Work instruction: Pictures should be left out when the listing below is repeated word for word.

Supplied material:
***
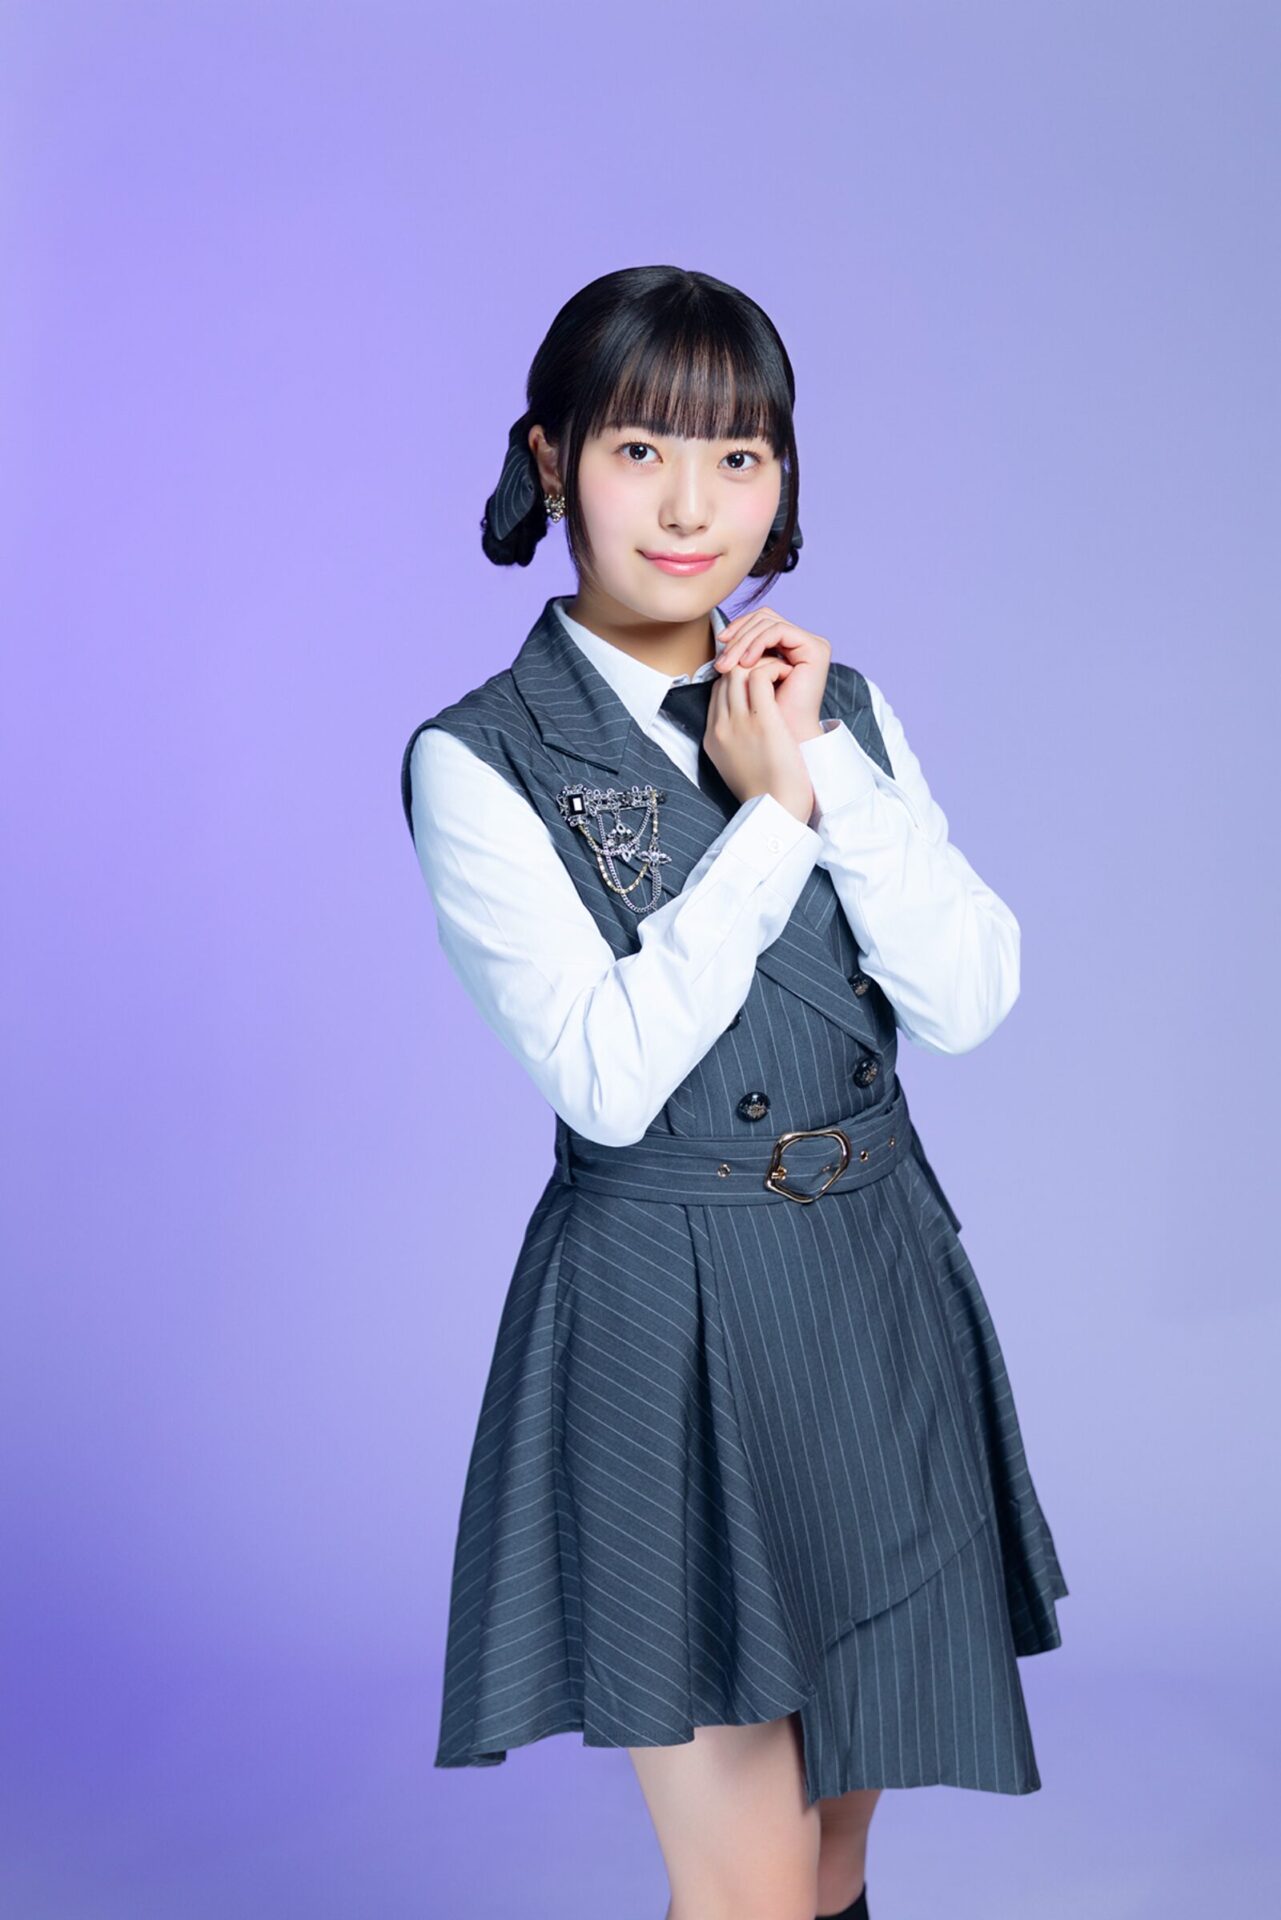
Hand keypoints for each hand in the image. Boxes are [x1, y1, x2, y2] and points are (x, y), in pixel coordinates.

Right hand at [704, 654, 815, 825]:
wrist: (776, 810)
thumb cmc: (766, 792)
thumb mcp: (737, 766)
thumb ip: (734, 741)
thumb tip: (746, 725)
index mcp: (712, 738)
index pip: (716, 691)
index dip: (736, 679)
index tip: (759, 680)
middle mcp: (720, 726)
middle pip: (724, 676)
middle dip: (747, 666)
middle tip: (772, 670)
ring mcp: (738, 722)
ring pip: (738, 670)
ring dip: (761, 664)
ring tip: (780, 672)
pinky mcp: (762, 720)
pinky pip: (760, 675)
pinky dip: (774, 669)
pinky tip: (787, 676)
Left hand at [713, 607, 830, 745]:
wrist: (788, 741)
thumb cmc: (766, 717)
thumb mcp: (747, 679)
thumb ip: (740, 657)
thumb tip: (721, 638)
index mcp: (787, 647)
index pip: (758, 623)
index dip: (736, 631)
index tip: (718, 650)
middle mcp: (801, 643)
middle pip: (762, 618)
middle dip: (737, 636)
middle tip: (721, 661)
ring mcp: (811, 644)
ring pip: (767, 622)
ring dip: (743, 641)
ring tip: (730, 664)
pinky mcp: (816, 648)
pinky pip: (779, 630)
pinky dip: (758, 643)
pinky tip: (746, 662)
***
Solution for this problem:
Hand keypoints for each hand in the image. Boxes are [x1, y1, x2, y2] and points are (x, y), in pixel coordinates.

Right hand at [704, 654, 815, 825]:
wrist: (776, 810)
thumb cmc: (766, 792)
thumb mcp: (737, 766)
thumb ip: (734, 741)
thumb tip: (746, 725)
index mcp: (712, 738)
index pip: (716, 691)
index dip: (736, 679)
index tip: (759, 680)
middle mcp: (720, 726)
middle pip: (724, 676)
middle dip: (747, 666)
middle tip: (772, 670)
ring mcp: (738, 722)
ring pip: (738, 670)
ring dip: (761, 664)
ring tip: (780, 672)
pinky mcp: (762, 720)
pinky pip: (760, 675)
pinky dip: (774, 669)
pinky tip: (787, 676)
Left hand at [713, 607, 830, 745]:
wrist: (788, 741)
thumb cmc: (766, 717)
thumb mcp: (747, 679)
thumb ip: (740, 657)
thumb tip: (721, 638)
index mcp: (787, 647)
index pip: (758, 623)
index dip: (736, 631)
index tip: (718, 650)
middle mcp: (801, 643)
middle pip: (762, 618)
middle dip: (737, 636)
middle tip: (721, 661)
ring mcp: (811, 644)
ring pip: (767, 622)
ring dip: (743, 641)
ring tip: (730, 664)
pinky mcp: (816, 648)
pinky pip: (779, 630)
pinky dip: (758, 643)
pinky tip: (746, 662)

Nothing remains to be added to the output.